In the introductory article, Dr. Fisher discusses enhancing the responsible conduct of sexual health prevention research across global and local contexts, and the need for training in evidence-based research ethics, specifically discussing the work of the RETI, and the ethical framework guiding Institute training.
The six articles in this special issue take different approaches to exploring various dimensions of sexual health prevention research ethics. The topics selected for study drew from the Institute fellows’ own experiences confronting ethical challenges in the conduct of HIV, HPV, and drug use risk research involving socially marginalized populations globally and locally.
All articles describe how they employed processes of co-learning to give voice to the experiences, perspectives, and values of individuals who have or will participate in the fellows’ prevention research studies. In beginning, during the difficult work of matching an interview format and questions to population needs, each author drew on the wisdom of community advisory boards comprised of former research participants, research and professional staff, and community advocates. The community advisory boards helped tailor recruitment, informed consent, and data collection procedures that were respectful, informative, and relevant to the lives of each specific participant population.

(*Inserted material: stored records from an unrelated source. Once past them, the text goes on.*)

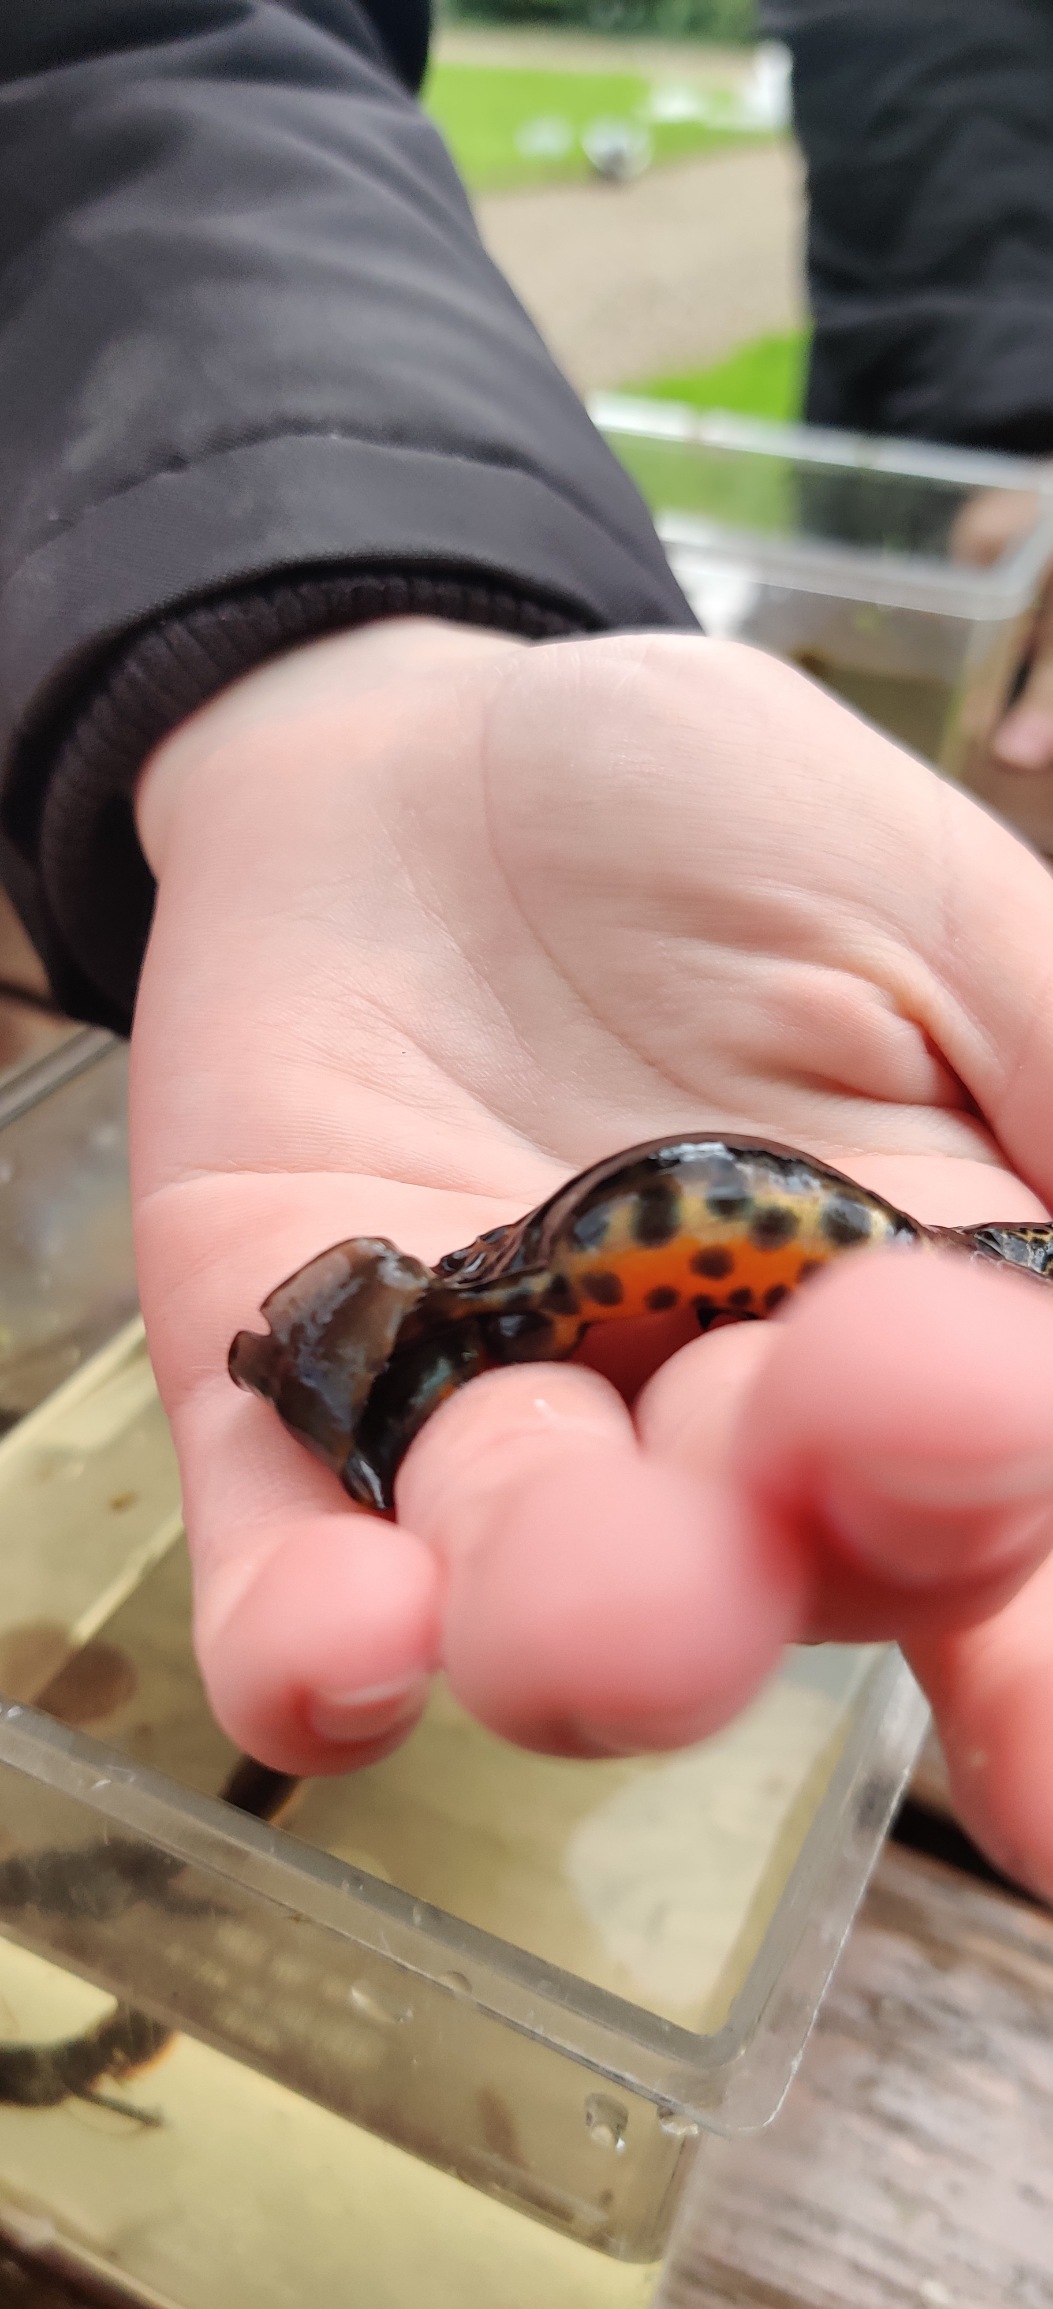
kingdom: Animalia
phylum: Chordata
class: Amphibia
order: Caudata
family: Salamandridae
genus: Lissotriton
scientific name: Lissotriton vulgaris
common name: Lille vandsalamander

RETI Cohort 1 Fellow Dr. Michelle Broaddus contributed to the special issue, along with Cohort 2 Fellows Drs. Brandon Brown, Tania Basta, Shira Goldenberg, Thomas Guadamuz, and Santander Universities Scholarship recipient Charmaine Thokoane. Several of the fellows co-wrote their articles with their RETI faculty mentor.
“As illuminated in these articles, the knowledge required to meet these obligations includes understanding the cultural lens through which participants view their research experiences and the ability and willingness to construct research methods and ethical practices fitted to their research needs and the social and legal context in which they live,” Dr. Fisher explains in her article.